İşte kıyametin ilk sahnesi bu… Kalplerin korkudan sağa sola uçuştuğu, eklemlerin tir tir titrediği sakine… Bunları işiten kimse, bu yeryüzünde sarıldığı her şeyin sanki çevresinden toz zerrecikleri gibi uçup kaybolduğunu hissediyor. Sonra bütün insanlar için sonuç geliyor:
6- Kimin tartıları ağır gelirse,
7- O hoş bir hayat içinde olur,
8- Kimin tartıları hafif gelirse,
9- Onların yeri, (haviye) çukurdur,
10- Onun ne olduğunu sen nereden bileceksin?
11- O kızgın bir ateştir.
Tartıların ağırlığı ve hafifliği, bize bazı değerlerin Allah’ın` katında önemli olduğunu bazı değerlerin de itibarı olmadığını ifade ediyor. ifadenin genel olarak verdiği çağrışım budur. -Allah daha iyi bilir-. Yüce Allah’ın bu kelimeleri ile vurgulamak istediği de budur. Bu deyimlerin ne anlama geldikleri üstüne akli ve sözel tartışmalara girmek, Kur’an’ın verdiği duyguya kaba ve bön olarak yaklaşmak, Kur’an ve islam ile gerçek bir özensizliğin doğurduğu boş işlerle uğraşmaktır, boşa oyalanmaktır.

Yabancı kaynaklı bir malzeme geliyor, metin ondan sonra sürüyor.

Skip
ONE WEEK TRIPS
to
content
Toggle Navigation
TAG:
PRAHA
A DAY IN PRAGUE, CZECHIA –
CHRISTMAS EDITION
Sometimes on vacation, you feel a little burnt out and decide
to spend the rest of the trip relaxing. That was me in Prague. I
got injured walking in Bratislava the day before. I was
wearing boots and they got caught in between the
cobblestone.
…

Allah’ın ölçüsünde ve O’nun katında geçerli olan değere göre “Kimin tartıları ağır gelirse” … “O hoş bir hayat içinde olur.” Burada yüce Allah’ın “Hoş hayatın” ayrıntısına girmeden kısaca ifade etmesi, insanın duygusunda hoşnutluk çağrışımı bırakıyor ki hoşnutluk da insan için nimetlerin en sevinçlisi ve en neşelisidir. Yine Allah’ın ölçüsüne ve O’nun katındaki geçerli olan değere göre, “Kimin tartıları hafif gelirse” … “Onun yeri (haviye) çukurdur.” Ayet metnindeki (Umm) kelimesi, çocuğun varıp sığındığı kucaktır, anadır. İşte onların da o gün varıp sığınacakları yer “Haviye”dir. ifadede açık bir güzellik ve özel bir ahenk var. Yine ifadede bir kapalılık var ki bu da daha sonra yapılacak açıklamada hedeflenen etkiyi derinleştirmek için bir ön hazırlıktır.
“Onun ne olduğunu sen nereden bileceksin.”
Bu soru, bu konuyu tasavvurun sınırlarının ve kavramanın alanının dışına çıkarmak için Kur’an’ın bilinen korku verme ve bilinmez olduğunu ifade etme sorusudur.
Ve ardından cevap sonu belirleyen haykırış gibi geliyor. “O kızgın bir ateştir.” İşte tartısı hafif gelenin anası (sığınağı) budur. Varıp sığınacağı kucak budur. Ana kucağından insan güvenlik ve rahatlık budur. Ama onlar bu vardıkları kucakta ne bulmaktadırlar? Haviye’yi… Ateşi… Hem de kızgın… Bu son ayet,katı gerçeği simgeleyen bir ifade sürprizidir.